Bernal sacó un pequeño bolígrafo chapado en oro e hizo unos cálculos en su cuaderno. Al cabo de un momento alzó una mirada perpleja.
– Si aciertas en cuanto al peso de Ramos y la distancia de la caída -dijo-, tendría que haberse arrancado la cabeza. Me da una fuerza de golpe formidable: casi mil ochocientos kilos. Varga y Peláez comprobarán más tarde peso y distancia, claro, y buscarán la equivalencia en la tabla de caídas.
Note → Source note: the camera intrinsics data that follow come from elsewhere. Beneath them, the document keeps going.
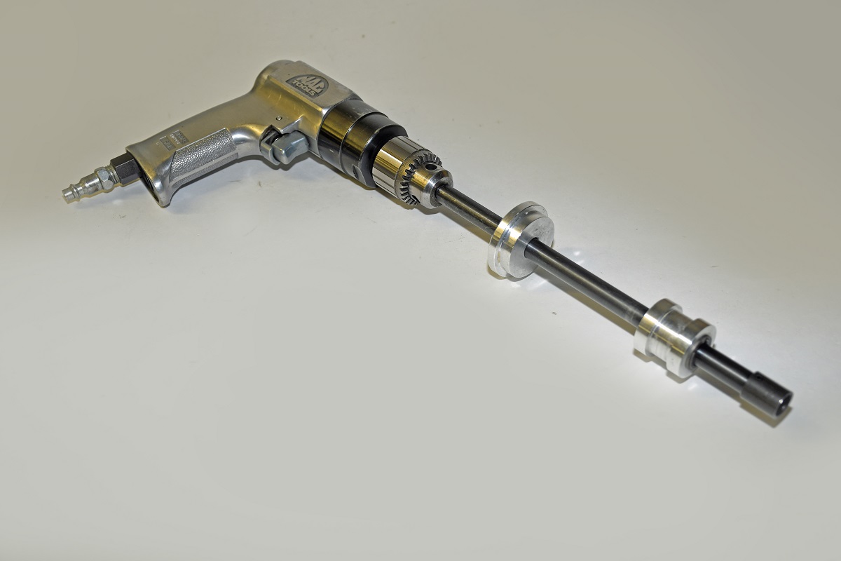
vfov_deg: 29.9
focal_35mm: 45
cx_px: 420
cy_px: 280
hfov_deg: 43.6
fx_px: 1051
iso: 100
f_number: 4
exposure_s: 1/60
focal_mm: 30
Peláez nos podrá decir también si hubo fractura de vértebras por dislocación, como me parece inevitable en este caso.
Varga, que en ese momento regresaba del lugar de los hechos, preguntó a Bernal si, en vista de la inminente marea, podían descolgar el cadáver.
– He puesto señales en distintos puntos de la soga, jefe, y hemos fotografiado los nudos, que dejaremos como están. La cuerda es de cáñamo y nailon, y muy gruesa, de modo que voy a necesitar la cizalla que tengo en la furgoneta.